-- Task to complete --
Please copy out every line of the listing below word for word, keeping each line as it stands.

-- Provided data --
________________

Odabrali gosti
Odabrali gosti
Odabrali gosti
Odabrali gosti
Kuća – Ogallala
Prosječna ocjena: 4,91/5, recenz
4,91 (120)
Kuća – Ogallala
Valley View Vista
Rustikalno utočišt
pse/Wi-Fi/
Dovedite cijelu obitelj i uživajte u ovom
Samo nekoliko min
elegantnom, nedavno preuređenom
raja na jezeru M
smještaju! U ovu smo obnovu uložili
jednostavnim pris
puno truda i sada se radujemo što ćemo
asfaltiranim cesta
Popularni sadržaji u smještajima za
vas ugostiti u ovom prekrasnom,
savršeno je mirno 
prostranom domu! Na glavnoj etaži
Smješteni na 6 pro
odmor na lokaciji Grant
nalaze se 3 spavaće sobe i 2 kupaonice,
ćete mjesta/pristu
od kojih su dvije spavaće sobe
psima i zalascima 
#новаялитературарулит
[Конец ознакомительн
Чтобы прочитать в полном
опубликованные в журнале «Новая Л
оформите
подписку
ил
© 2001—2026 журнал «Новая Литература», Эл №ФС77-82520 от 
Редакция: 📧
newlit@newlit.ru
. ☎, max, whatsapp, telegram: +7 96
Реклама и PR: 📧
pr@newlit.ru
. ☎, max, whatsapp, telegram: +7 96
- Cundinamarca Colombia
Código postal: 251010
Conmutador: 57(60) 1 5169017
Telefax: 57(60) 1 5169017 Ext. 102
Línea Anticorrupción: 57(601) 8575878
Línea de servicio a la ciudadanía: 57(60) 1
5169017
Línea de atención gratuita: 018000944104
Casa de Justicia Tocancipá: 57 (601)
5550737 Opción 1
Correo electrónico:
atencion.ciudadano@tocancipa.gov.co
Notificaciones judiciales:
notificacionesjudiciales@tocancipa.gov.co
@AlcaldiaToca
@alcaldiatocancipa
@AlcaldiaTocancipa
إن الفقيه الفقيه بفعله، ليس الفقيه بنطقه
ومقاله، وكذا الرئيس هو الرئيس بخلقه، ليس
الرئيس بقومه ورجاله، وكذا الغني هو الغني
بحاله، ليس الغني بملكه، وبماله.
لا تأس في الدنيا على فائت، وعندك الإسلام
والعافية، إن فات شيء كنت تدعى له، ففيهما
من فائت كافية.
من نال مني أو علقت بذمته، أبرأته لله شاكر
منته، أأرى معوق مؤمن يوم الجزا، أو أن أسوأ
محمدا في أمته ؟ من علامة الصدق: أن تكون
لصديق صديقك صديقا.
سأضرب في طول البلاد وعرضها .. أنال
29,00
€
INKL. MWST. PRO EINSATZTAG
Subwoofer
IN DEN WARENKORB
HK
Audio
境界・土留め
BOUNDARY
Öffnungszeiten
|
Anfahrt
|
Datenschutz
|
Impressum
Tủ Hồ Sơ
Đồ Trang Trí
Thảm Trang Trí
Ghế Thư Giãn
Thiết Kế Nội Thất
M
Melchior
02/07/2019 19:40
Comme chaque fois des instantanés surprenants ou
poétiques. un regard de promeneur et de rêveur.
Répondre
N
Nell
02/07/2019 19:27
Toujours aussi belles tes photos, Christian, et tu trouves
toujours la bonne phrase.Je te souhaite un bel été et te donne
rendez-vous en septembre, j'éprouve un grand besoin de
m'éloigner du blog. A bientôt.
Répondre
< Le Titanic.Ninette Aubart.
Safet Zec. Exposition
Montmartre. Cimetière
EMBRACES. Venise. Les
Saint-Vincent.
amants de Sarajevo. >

________________

-- Final answer --
Odabrali gosti
Odabrali gosti
Odabrali gosti
Odabrali gosti
Kuća – Ogallala
Prosječna ocjena: 4,91/5, recenz
4,91 (120)
Kuća – Ogallala
Valley View Vista
Rustikalno utočišt
pse/Wi-Fi/
Dovedite cijelu obitelj i uživajte u ovom
Samo nekoliko min
elegantnom, nedavno preuređenom
raja na jezeru M
smještaju! U ovu smo obnovu uložili
jednostavnim pris
puno truda i sada se radujemo što ćemo
asfaltiranim cesta
Popularni sadržaji u smještajima za
vas ugostiti u ovom prekrasnom,
savršeno je mirno 
prostranom domu! Na glavnoj etaži
Smješteni na 6 pro
odmor na lokaciji Grant
nalaze se 3 spavaće sobe i 2 kupaonice,
ćete mjesta/pristu
od kojih su dvije spavaće sobe
psima i zalascima 
#новаялитературарулит
[Конец ознакомительн
Чтобы прочитать в полном
опубликованные в журнале «Новая Л
оформите
подписку
ил
© 2001—2026 журнал «Новая Литература», Эл №ФС77-82520 от 
Редакция: 📧
newlit@newlit.ru
. ☎, max, whatsapp, telegram: +7 96
Реклама и PR: 📧
pr@newlit.ru
. ☎, max, whatsapp, telegram: +7 96
- Cundinamarca Colombia
Código postal: 251010
Conmutador: 57(60) 1 5169017
Telefax: 57(60) 1 5169017 Ext. 102
Línea Anticorrupción: 57(601) 8575878
Línea de servicio a la ciudadanía: 57(60) 1
5169017
Línea de atención gratuita: 018000944104
Casa de Justicia Tocancipá: 57 (601)
5550737 Opción 1
Correo electrónico:
atencion.ciudadano@tocancipa.gov.co
Notificaciones judiciales:
notificacionesjudiciales@tocancipa.gov.co
@AlcaldiaToca
@alcaldiatocancipa
@AlcaldiaTocancipa
إن الفقيه الفقيه بفعله، ليس الفقيه بنطقه
ومقاله، وكذا الرئيس هو الرئيس بخلقه، ليس
الرئيس بقومه ورجاله، وكذا الغني هو الغني
بحاله، ليس الغني بملكه، وبماله.
لا تأس في الدنيا على فائت، وعندك الإسلام
والعافية، إن فات شيء كنت تدعى له، ففيهما
من فائت كافية.
من نال مني أو علقت بذمته، أبرأته لله شاكر
منته، أأرى معوق مؤمن يوم الجزا، أو أن أسوأ
محمدا في أمته ؟ من علامة الصدق: أن تكون
لصديق صديقك صديقا.
سأضرب في طول البلاد وعرضها .. أنال
29,00
€
INKL. MWST. PRO EINSATZTAG
Subwoofer
IN DEN WARENKORB
HK
Audio
境界・土留め
BOUNDARY
Öffnungszeiten
|
Anfahrt
|
Datenschutz
|
Impressum
Tủ Hồ Sơ
Đồ Trang Trí
Thảm Trang Trí
Ghế Thư Giãn
Thiết Kế Nội Thất
M
Melchior
02/07/2019 19:40
Comme chaque fois des instantanés surprenants ou
poétiques. un regard de promeneur et de rêveur.
Répondre
N
Nell
02/07/2019 19:27
Toujours aussi belles tes photos, Christian, et tu trouves
toujours la bonne phrase.Je te souhaite un bel été et te donne
rendez-vous en septembre, j'éprouve un grand besoin de
m'éloigner du blog. A bientôt.
Répondre
< Le Titanic.Ninette Aubart.
Safet Zec. Exposition
Montmartre. Cimetière
EMBRACES. Venise. Les
Saint-Vincent.
amants de Sarajevo. >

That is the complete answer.